El seguimiento relevante será verificar cuántos de esos proyectos pasan a una etapa de ejecución, qué empleos generan, en qué regiones se ubican y cuál es su contenido nacional. También será importante conocer si las nuevas reglas fiscales facilitan o dificultan la decisión de invertir, especialmente en sectores que requieren grandes desembolsos iniciales y recuperan su capital durante varios años.
La propuesta oficial contempla que la inversión pública y mixta entre 2026 y 2030 alcance 5.7 billones de pesos en infraestructura de energía, agua, transporte y financiamiento. Para el sector privado, el punto no será únicamente el monto anunciado, sino la capacidad del Gobierno para liberar permisos, garantizar energía, mejorar la seguridad logística y ofrecer reglas estables.
Qué sigue en el Congreso
El Paquete Económico 2027 incluye los documentos con los que el Ejecutivo propone orientar los ingresos y el gasto del siguiente ejercicio fiscal. La Cámara de Diputados y el Senado todavía deben discutir la Ley de Ingresos, mientras que la Cámara de Diputados tiene la facultad exclusiva de aprobar el Presupuesto de Egresos de la Federación.
Con base en el calendario previsto en la legislación hacendaria, la Cámara de Diputados debe aprobar la Ley de Ingresos a más tardar el 20 de octubre; el Senado tiene como fecha límite el 31 de octubre para revisarla, y el Presupuesto de Egresos debe quedar aprobado el 15 de noviembre. Esos plazos convierten las próximas semanas en una etapa clave para saber si las observaciones empresariales se traducen en reservas, modificaciones o aclaraciones técnicas.

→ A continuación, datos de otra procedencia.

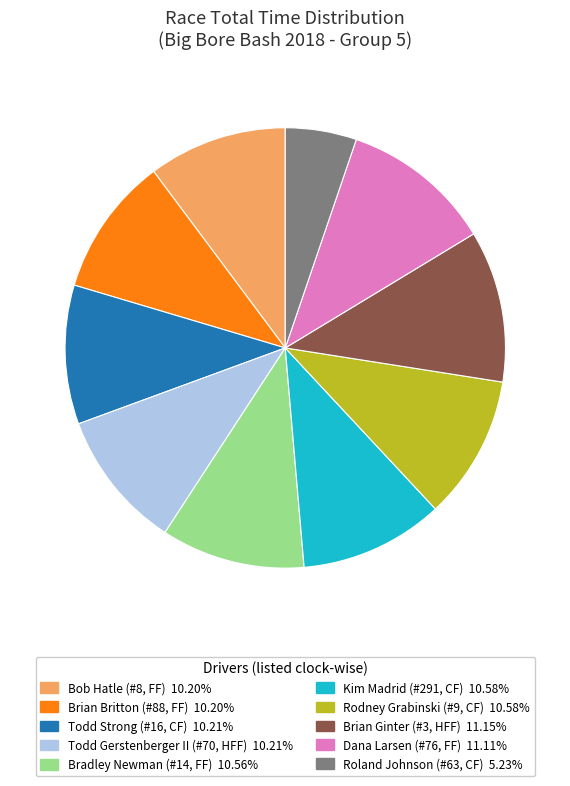

Approximately how many times larger is the value at Bob Hatle (#8, FF) compared to Roland Johnson (#63, CF)?

2.0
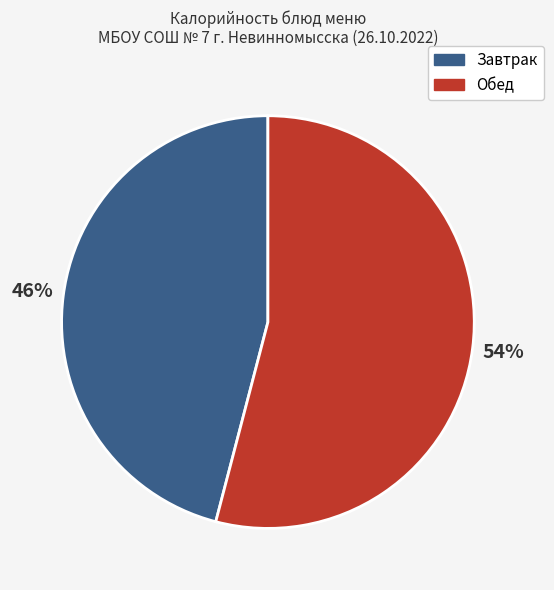

To the nearest percent, what is the difference between the largest and smallest slice percentages?

8%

Mientras las mesas avanzan, conviene distinguir tres niveles de información. Primero, lo que Hacienda propuso y que aún puede cambiar. Segundo, lo que el Congreso apruebe y publique como norma. Tercero, la aplicación concreta por parte del SAT, que determinará cómo se interpretan y fiscalizan las nuevas disposiciones.
Para la ciudadanía, el resultado puede tener efectos indirectos en precios, empleo, inversión y calidad del gasto público. Para las empresas, las señales decisivas serán el tratamiento final de las deducciones, la forma de combatir la evasión, el nivel de déficit y deuda, y la certidumbre regulatoria. El valor de las mesas de diálogo se medirá, por tanto, no sólo por la existencia de reuniones, sino por cambios verificables en el texto final y por reglas que puedan cumplirse sin ambigüedad.
Fuentes consultadas
- Secretaría de Hacienda y Crédito Público: entrega del Paquete Económico 2027 al Congreso, 8 de septiembre de 2026.
- El Universal: Hacienda y organismos empresariales acuerdan mesas de trabajo, 11 de septiembre de 2026.
- El Economista: CCE pide mantener espacios de diálogo para incentivar la inversión, 11 de septiembre de 2026.
- Cámara de Diputados: Ley Federal de Presupuesto y Responsabilidad Hacendaria, artículo 42.